= Ahmed Akkari =

Danish political activist

Ahmed Akkari (born 1978) (أحمد عكاري) is a Danish political activist who became known for his involvement
in the Jyllands-Posten Muhammad cartoons controversy. Widely called an "Imam" in the media, he himself denied being one. He was a co-author of the Akkari-Laban dossier, which played a major role in the Jyllands-Posten Muhammad cartoons controversy by bringing the issue to the attention of influential decision-makers in the Middle East. In 2013 he distanced himself from his former position and in June 2020 became one of the founders of the political party New Centre-Left.

==Early years==

Ahmed Akkari was born in Lebanon in 1978. In 1985 the Akkaris family came to Denmark, where they obtained asylum, but returned to Lebanon in 1990. Upon their return to Denmark a year later they found they did not qualify as refugees again, because the Lebanese Civil War was over. With the support of some Danish local media, which featured young Ahmed as a model immigrant, they were granted a humanitarian residency permit in 1994. Ahmed Akkari subsequently went to high school and trained as a teacher in Århus. He became a Danish citizen in 2005 which made him eligible to be evacuated from Lebanon again in 2006.

== Legal matters ==
In 2001 Ahmed Akkari was sentenced to 40 days in prison for beating an 11-year-old schoolboy on 3 November 2000 because the boy had allegedly been bullying Akkari's little sister. The sentence was suspended because Akkari was a first-time offender. Akkari, who was studying to be a teacher at the time, was present that day at Muslim private school Lykkeskolen in Aarhus where he was working as an apprentice teacher. According to sources at the school quoted in Ekstra-Bladet, his 11-year-old sister was playing with a boy from her class and the boy accidentally pulled her headscarf off. Akkari sought out the boy, pulled his ear drawing blood, and threw him to the ground kicking him several times.

==Cartoons controversy==
During the Jyllands-Posten Muhammad cartoons controversy Akkari acted as a spokesman of the Danish-based European Committee for Prophet Honouring
and spokesman of the Islamisk Trossamfund (Islamic Society in Denmark).

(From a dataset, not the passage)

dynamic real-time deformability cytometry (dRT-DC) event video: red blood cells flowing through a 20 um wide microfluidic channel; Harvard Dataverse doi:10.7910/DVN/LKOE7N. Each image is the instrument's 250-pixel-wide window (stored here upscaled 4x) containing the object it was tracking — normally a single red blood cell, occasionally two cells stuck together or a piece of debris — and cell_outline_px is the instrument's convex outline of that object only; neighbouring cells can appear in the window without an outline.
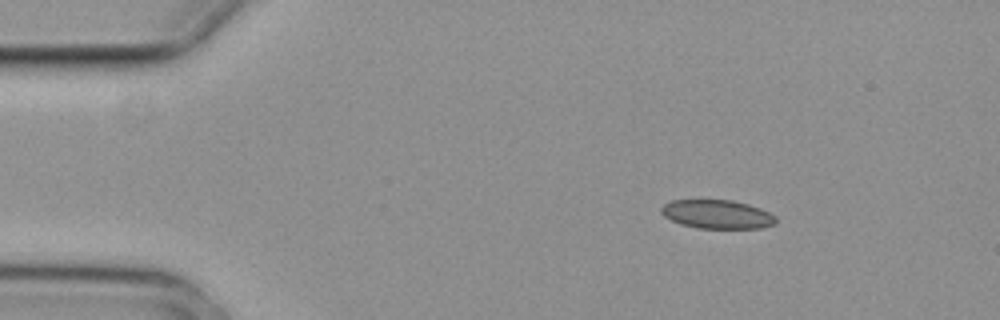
{"species": "common noctule bat (a hibernating species)", "species_latin": "Nyctalus noctula", "temperature_condition": "cold", "stored_images_in_passage": 3, "camera_frame_rate_fps": 3000, "um_per_image_px": 0.085, "animal": {"sex": "female", "body_mass_g": 29.2, "forearm_length_mm": 56.3}, "frame": {"image": 1, "passage_image": 1, "time_ms": 0.0, "image_size_px": [1000, 320], "cell_outline_px": [[776, 224], [760, 228], [696, 228], [680, 224], [664, 216], [660, 212], [660, 208], [664, 204], [672, 200], [732, 200], [748, 204], [760, 208], [776, 216]], "centroid_in_image_um": [60.95, 18.21], "position_along_channel_um": 24.0, "area_um2": 19.25}}
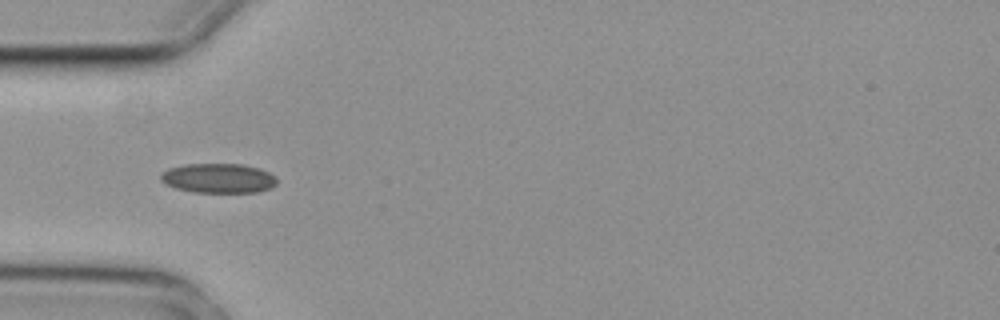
{"frame": {"image": 2, "passage_image": 3, "time_ms": 0.667, "image_size_px": [1000, 320], "cell_outline_px": [[276, 184], [272, 188], [256, 192], [192, 192], [176, 188], [164, 184], [160, 180], [160, 176], [168, 168], [184, 164], [240, 164], [260, 168], [276, 176]], "centroid_in_image_um": [18.56, 15.15], "position_along_channel_um": 66.4, "area_um2": 20.11}}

===Controversial statements===
In a documentary published by French television channel France 2 on 23 March 2006, Akkari was recorded - using a hidden camera - in conversation with Sheikh Raed Hlayhel (who was the head of the delegation to disseminate the "Akkari-Laban dossier"). Akkari made a statement which can be interpreted as an implicit death threat against Naser Khader, who, at the time, was a moderate Muslim and a member of the Danish parliament for the Social Liberal Party. According to the footage Akkari said: "...If Khader becomes minister of integration, shouldn't someone dispatch two guys to blow up him and his ministry?...".

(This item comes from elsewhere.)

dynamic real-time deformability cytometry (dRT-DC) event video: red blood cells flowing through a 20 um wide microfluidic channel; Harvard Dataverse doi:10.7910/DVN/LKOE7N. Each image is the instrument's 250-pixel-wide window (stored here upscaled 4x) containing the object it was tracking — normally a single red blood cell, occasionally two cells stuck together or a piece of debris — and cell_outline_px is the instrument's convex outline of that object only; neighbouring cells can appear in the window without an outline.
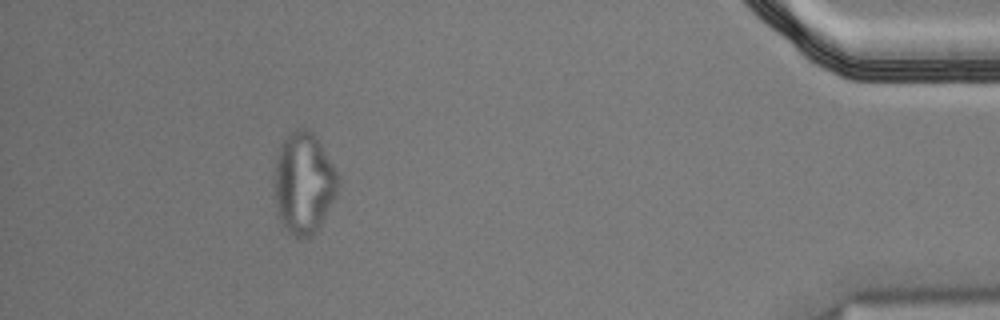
{"species": "Egyptian fruit bat (a non-hibernating species)", "species_latin": "Rousettus aegyptiacus", "temperature_condition": "cold", "stored_images_in_passage": 43, "camera_frame_rate_fps": 3000, "um_per_image_px": 0.085, "animal": {"sex": "male"}, "frame": {"image": 1, "passage_image": 37, "time_ms": 12.0, "image_size_px": [1000, 320], "cell_outline_px": [[340, 184], [336, 196], [320, 228], [316, 232], [300, 240], [288, 232], [280, 220], [276, 212], [272, 180], [276, 160], [280, 144], [296, 128], [304, 128], [312, 132], [336, 168], [340, 180]], "centroid_in_image_um": [25.81, 15.61], "position_along_channel_um": 409.4, "area_um2": 38.38}, "authors_computed_cell_mechanics": {"area_um2": 24.5072, "velocity_mm_per_s": 3.471, "shape_relaxation_time_tau1_ms": null, "shape_relaxation_time_tau2_ms": 5.7202, "deformation_change_tau1": null, "deformation_change_tau2": 0.1648}}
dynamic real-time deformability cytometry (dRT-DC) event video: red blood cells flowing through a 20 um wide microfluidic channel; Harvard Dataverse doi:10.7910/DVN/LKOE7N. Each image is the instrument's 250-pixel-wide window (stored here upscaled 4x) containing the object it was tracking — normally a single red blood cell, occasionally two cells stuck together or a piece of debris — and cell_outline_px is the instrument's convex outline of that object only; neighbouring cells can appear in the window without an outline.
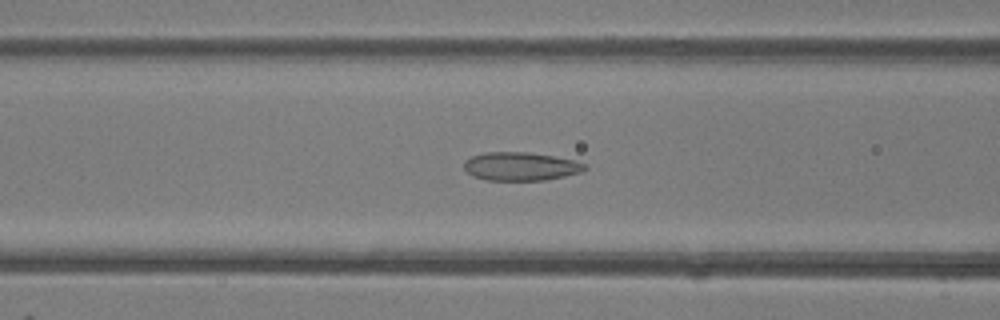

The comment was disputed. In the Arabic-French translation, Akkari calls for an attack on the ministry, but in two Arabic-Danish translations, Akkari merely states the possibility of such an attack. TV2's Arabic-Danish translation says "...If he (Khader) becomes minister of integration, isn't it possible that a couple (of people) would come to blow up him and his ministry?...".

A fellow party member from Khader's party Elsebeth Gerner Nielsen reported Ahmed Akkari to the police. Ahmed Akkari initially denied the statements, but later apologized and stated it was meant as a joke. The following day, 24 March 2006, Islamisk Trossamfund announced that Ahmed Akkari was no longer spokesman for the organization; Akkari denied this.

==Apology==
In July 2013 Akkari distanced himself from the actions he took as an Imam in promoting fundamentalism. He stated that he had come to see the value of free speech, and apologized for his behavior during the Muhammad crisis. He also met with the cartoonist Kurt Westergaard and apologized in person.